While we always recommend a City Tour to get a great overview of New Orleans neighborhoods, history and culture, there are travelers looking to delve deeper into history. Guided walking tours take guests on slow, narrated promenades through the beautiful Garden District, the history-soaked streets of the French Quarter, or fascinating St. Louis #1 cemetery.
While there is inevitably some overlap between the small luxury-coach city tours and more in-depth walking tours, there is so much history in each of these areas that it could never be squeezed into a single tour. Walking tours enable the traveler to soak up the scents of blooming jasmine or pungent gumbos as they take in the neighborhood and imagine its history while remaining firmly planted in the present.
Every person has unique thoughts, loves and likes. Some may be drawn to the old American Sector of the Lower Garden District, its antebellum architecture and, of course, it's visible and hidden gardens. Others drift towards the sultry French Quarter, steeped in history, mystery and its own Spanish-Caribbean-Creole architecture. Regardless of your preferred flavor, licensed local guides--well studied on New Orleans history--open up a world beyond what many knew or expected.
The Garden District - Irish Channel - Lafayette Cemetery
After the Louisiana Purchase of 1803, Americans began to stream into what was once French--then Spanish, then French again--Louisiana. In New Orleans the Creoles lived on the downriver side of Canal Street--the French Quarter. As both groups looked a bit down on one another and wanted some separation, the Americans settled in the American Sector, now known as the Garden District. Great wealth accompanied the Americans and ostentatious mansions were built which later became home to the rich and famous: authors, movie stars and even football greats. Nestled in the heart of the Garden District (right across the street from the much-loved Commander's Palace restaurant), Lafayette Cemetery is known as one of the more beautiful cemeteries in the city and is incorporated into the tour.

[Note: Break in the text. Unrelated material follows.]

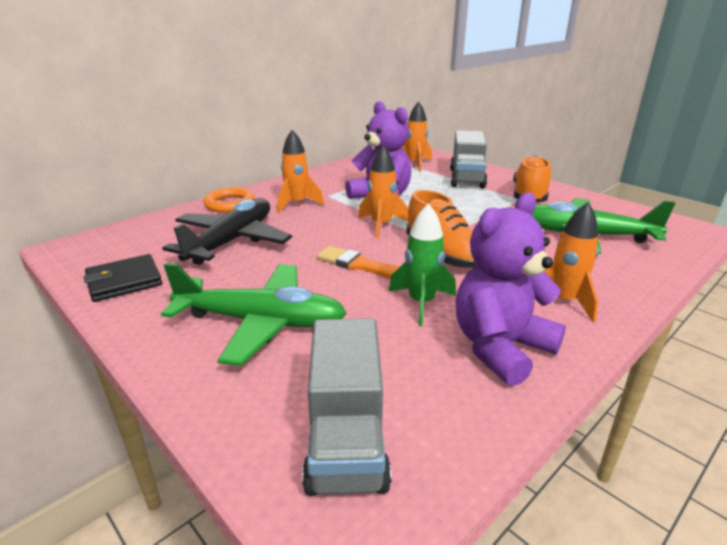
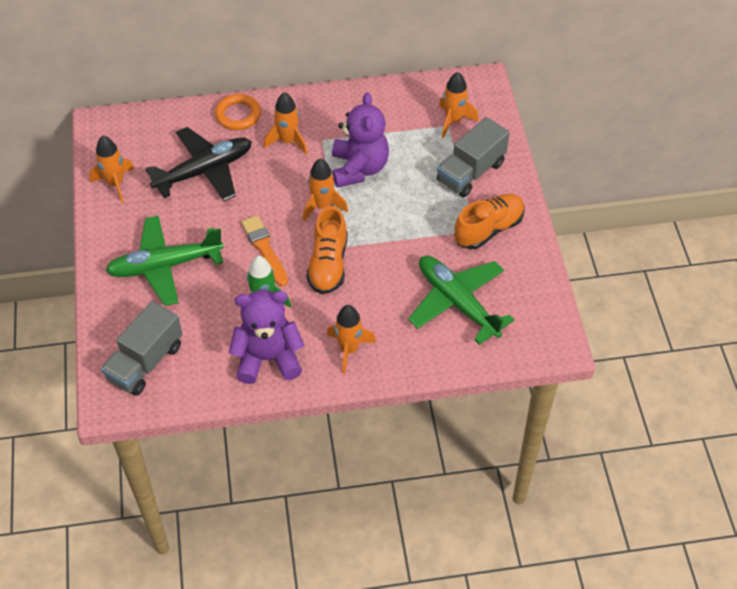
camera: 35 degrees right, 25 degrees up
(124, 281) = (115, 184): black wallet -> orange rocket
(262, 322) = (164, 266): green plane -> green plane turned 120 degrees clockwise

As one of the great and busy port cities of the United States, New Orleans was the first stop for many people immigrating. A great many Irish arrived here and settled in an area near the Garden District, now known as Irish Channel.
The French Quarter
Known as the Vieux Carre (Old Square), the French Quarter was founded in 1718 as the original settlement of New Orleans. The narrow streets are soaked in history and many of the unique homes and buildings of the Quarter are known for their lush courtyards. The New Orleans style of living has always tried to incorporate indoor and outdoor living spaces blended together, hence the beautiful courtyards, patios and verandas that double as outdoor living and dining rooms. You will see and hear about famous St. Louis Cathedral and Jackson Square, as well as the Cabildo, Prebytere and Pontalba buildings and the old Ursuline Convent. Stroll by former residences of writers William Faulkner and Tennessee Williams and hear of the special Creole culture that shaped the city.
St. Louis #1 Cemetery
Amazingly, more than 100,000 burials have taken place in this small cemetery since it opened in 1789. You'll hear about the "different" method of burial here, natural cremation and the reuse of tombs. Many people come to see the tomb of Voodoo Queen Marie Laveau but you will also hear of other famous residents; of Storyville--the only legal red light district in the United States--and see the site of the filming of Easy Rider. Part time resident and actor Nicolas Cage recently finished a million-dollar tomb inside the walls and you can find visitors googling the Latin inscription for translation as you move down the narrow lanes between crypts and tombs all the time wondering, "How can 100,000 bodies be interred here?" Take the tour and find out.